In 1983 a combined edition of The Memory of War and Children in Exile was published in England under the title of Children in Exile: Poems 1968-1984 and appeared in America the next spring. This volume, which contained all of the poems which Fenton wished to preserve, solidified his reputation in the United Kingdom and earned him the most enthusiastic reception a young British poet has had in America for decades. In the New Republic, Stephen Spender called Fenton “a brilliant poet of technical virtuosity” while Geoffrey Stokes in the Village Voice claimed his poems “aspire to greatness legitimately.” In the New York Review of Books Seamus Heaney agreed that “Fenton’s voice signals the emergence of a new poetic generation,” while A. Poulin, Jr., in the New York Times Book Review calmly reported that Fenton “already has all the earmarks of a genuinely major poet.” Newsweek even listed Fenton as a possible candidate for the Poet Laureate (which would ultimately be offered first to Philip Larkin and later accepted by Ted Hughes). Needless to say, Children in Exile was an amazing debut for a poet who had been unknown in America six months earlier.
While Fenton was not then a serious candidate for the laureateship, he was at that time actively campaigning for an almost equally prestigious position, the Oxford Professorship of Poetry. Originally endowed in 1696, this professorship has had a distinguished list of occupants including Matthew Arnold, F.T. Palgrave, W.H. Auden, Robert Graves, and C. Day Lewis. The professorship, which carries a five-year term and is elected by a convocation of Oxford M.A.’s, provides the victor with only a meager salary but an influential public platform. At thirty-five Fenton was one of the youngest candidates in the professorship’s history, but as an Oxford resident, he ran a popular campaign promising “to revive Auden’s willingness to function as a campus poet.” Ultimately Fenton lost the election to Peter Levi, another Oxford insider, but polled more votes than his distinguished elders Gavin Ewart and FT Prince. Fenton’s disappointment, however, was undoubtedly softened by his receipt of the 1984 Geoffrey Faber Memorial Prize on the eve of the election.

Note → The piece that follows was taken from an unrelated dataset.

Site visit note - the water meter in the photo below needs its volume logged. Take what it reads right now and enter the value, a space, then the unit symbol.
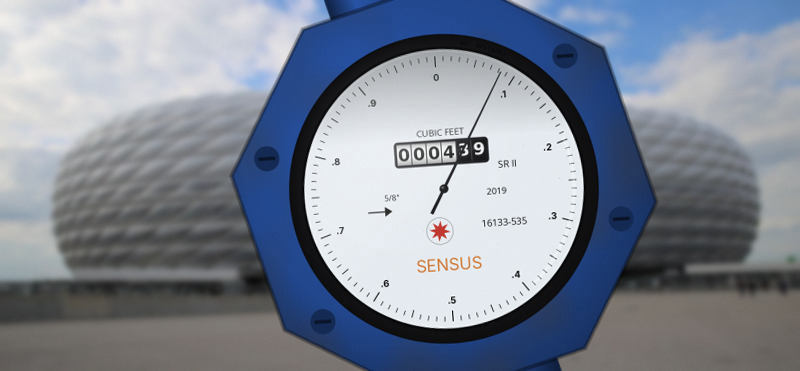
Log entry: 439.08 ft³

Fenton’s place as one of the foremost poets of his generation now seems assured. His work has achieved a broad readership on both sides of the Atlantic, and at readings and conferences he has assumed the role of a leading young man of letters. Likewise his reputation has spread beyond the world of poetry. His controversial translation of Verdi’s Rigoletto set in Mafia New York during the 1950’s has toured both England and America (and recently been recorded), and he is currently finishing a version of Simon Boccanegra. His celebrity status was confirmed in Redmond O’Hanlon’s popular comic travelogue, Into the Heart of Borneo (1984), which recounted a bizarre and fascinating trip the author took with Fenton into the primitive interior of the island. While Fenton has published little verse since Children in Exile, he has never been a prolific poet. Like Philip Larkin, he has distinguished himself by the consistent quality rather than the quantity of his verse. Where his future work will lead is impossible to predict, but it is safe to assume that it will be carefully read. Whether this fame proves a burden to his poetic development only time will tell, but success is surely an easier burden to bear than its alternative.